En quittant la politique, en passant le relais, bref, en abdiquant devant son âge, Joe Biden vient de raconter une histoire comme l’Amérique est capable de les mettre en scène. Bien sûr, l’homme espérait tenir. Sa fierté l’empêchait d’accepter la réalité. Puis son désastreux débat télévisé face à Trump est intervenu. Il a ce jour-là tout perdu sur la forme, mais pas sur le fond. Trump ne l’a pas terrassé. C’est Biden qui a tué Biden, en direct devant les caméras.

Une terre de légendes

L’Amérique est une terre de légendes. Elle les aime. Et Joe Biden, par son calvaire personnel, en a peut-être écrit une qui va faire mouche. Franklin D. Roosevelt fut un président physiquement diminué qui n’en reste pas moins au panthéon des grands leaders américains.

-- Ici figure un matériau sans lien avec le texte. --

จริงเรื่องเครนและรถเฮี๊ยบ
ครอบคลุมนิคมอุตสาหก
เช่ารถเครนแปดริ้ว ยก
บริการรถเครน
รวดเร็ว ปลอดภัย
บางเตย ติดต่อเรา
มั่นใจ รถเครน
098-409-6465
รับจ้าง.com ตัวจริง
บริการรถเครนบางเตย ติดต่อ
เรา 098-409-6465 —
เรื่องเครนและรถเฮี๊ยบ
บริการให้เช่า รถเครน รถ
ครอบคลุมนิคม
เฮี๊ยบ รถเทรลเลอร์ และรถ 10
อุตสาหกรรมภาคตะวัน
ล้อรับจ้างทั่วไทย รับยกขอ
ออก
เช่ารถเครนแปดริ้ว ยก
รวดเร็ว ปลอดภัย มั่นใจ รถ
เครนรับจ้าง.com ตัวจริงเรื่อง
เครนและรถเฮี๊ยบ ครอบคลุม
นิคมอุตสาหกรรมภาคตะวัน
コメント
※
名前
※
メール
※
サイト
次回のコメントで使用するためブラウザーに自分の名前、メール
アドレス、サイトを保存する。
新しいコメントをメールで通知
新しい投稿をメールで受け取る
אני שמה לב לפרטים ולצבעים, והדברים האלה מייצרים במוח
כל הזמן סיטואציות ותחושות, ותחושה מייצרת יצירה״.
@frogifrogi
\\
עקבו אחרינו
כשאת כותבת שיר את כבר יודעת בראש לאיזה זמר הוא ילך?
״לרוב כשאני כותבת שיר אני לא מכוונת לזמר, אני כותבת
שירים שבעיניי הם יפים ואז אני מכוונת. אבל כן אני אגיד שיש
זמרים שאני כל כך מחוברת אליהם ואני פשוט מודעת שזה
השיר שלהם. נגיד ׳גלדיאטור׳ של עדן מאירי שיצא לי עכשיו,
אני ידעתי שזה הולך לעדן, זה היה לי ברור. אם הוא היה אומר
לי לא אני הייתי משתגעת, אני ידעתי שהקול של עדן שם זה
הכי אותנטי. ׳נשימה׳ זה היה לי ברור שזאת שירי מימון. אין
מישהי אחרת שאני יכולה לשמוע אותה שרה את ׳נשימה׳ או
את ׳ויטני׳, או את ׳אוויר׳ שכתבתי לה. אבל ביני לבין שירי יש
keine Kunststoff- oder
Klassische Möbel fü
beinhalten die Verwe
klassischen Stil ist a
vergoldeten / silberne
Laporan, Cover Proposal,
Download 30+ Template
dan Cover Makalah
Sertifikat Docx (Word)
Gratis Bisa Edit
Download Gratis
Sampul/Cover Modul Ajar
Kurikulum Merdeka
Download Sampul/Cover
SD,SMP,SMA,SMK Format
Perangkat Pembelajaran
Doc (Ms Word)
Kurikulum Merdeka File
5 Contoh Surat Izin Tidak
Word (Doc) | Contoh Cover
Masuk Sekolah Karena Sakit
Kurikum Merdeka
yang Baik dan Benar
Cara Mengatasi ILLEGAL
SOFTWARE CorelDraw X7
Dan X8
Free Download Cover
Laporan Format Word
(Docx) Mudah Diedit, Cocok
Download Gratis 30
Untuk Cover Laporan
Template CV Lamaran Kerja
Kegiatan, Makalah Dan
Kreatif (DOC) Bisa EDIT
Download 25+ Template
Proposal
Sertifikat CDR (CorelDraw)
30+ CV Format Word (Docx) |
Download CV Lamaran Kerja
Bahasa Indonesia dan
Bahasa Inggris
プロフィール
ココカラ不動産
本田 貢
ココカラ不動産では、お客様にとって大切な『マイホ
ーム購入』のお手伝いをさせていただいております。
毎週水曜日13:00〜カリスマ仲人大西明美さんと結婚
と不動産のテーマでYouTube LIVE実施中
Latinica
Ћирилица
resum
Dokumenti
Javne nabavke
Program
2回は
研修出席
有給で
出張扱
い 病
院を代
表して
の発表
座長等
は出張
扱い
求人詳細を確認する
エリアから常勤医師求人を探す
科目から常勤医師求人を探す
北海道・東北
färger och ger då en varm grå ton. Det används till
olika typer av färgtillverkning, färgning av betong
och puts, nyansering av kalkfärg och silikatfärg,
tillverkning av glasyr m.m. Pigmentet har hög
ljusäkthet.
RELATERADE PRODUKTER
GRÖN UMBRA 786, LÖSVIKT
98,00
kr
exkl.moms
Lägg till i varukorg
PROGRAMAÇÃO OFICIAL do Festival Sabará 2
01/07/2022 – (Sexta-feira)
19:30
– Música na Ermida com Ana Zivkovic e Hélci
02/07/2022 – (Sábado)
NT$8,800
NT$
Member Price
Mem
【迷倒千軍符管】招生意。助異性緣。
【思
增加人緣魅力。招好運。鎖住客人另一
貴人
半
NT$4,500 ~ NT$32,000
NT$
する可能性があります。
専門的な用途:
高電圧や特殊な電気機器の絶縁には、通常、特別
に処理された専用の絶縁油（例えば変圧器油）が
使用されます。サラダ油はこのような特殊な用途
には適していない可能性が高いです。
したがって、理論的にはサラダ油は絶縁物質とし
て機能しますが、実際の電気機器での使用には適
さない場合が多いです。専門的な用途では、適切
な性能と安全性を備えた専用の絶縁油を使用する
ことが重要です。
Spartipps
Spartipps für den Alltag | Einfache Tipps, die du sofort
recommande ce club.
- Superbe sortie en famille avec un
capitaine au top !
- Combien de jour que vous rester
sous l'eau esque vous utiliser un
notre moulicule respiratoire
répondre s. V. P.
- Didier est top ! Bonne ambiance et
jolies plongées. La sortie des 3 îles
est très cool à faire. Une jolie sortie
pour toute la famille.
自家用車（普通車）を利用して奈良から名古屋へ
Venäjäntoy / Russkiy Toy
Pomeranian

Or la matière existe pour écrire la légende Biden. Son package de mesures de relances économiques post-covid de 1700 milliards de dollars. Ses grands chantiers d’aéroports et de nouvelles routes, financées à hauteur de 1000 milliards de dollars. Son obstination à défendre l’Ukraine coûte que coûte. Sa franchise face à Poutine, qu’il n’a pas hésité à qualifier de tueur. Sa première nomination d’une Afro-Américaine, Ketanji Brown Jackson. Tout cela, Joe Biden va le laisser derrière lui pour sa pugnace vice-présidente, Kamala Harris.

Des gaffes comme héritage

Joe Biden savait que le monde entier rigolait de ses gaffes. Il savait que de moins en moins d’Américains le considéraient capable de conduire leur pays dans ce monde en pleines convulsions qui est le nôtre. Partir plus tôt, dès les premiers avertissements des médias, aurait toutefois fragilisé l’édifice qu’il a construit.

L’histoire ne dit pas, bien sûr, si cette stratégie attentiste était la bonne. Elle aura en tout cas obligé Donald Trump à renchérir sans cesse dans les attaques les plus basses. Elle a conduit l’ancien président à se caricaturer encore plus. C’est-à-dire à se fragiliser, car maintenant que Biden est «out», tous les démocrates et les anti-Trump vont se rassembler. Et mener la contre-offensive contre le ticket Trump-Vance, en misant sur une dynamique nouvelle: celle de l’après-Biden, construite avec et grâce à Joe Biden.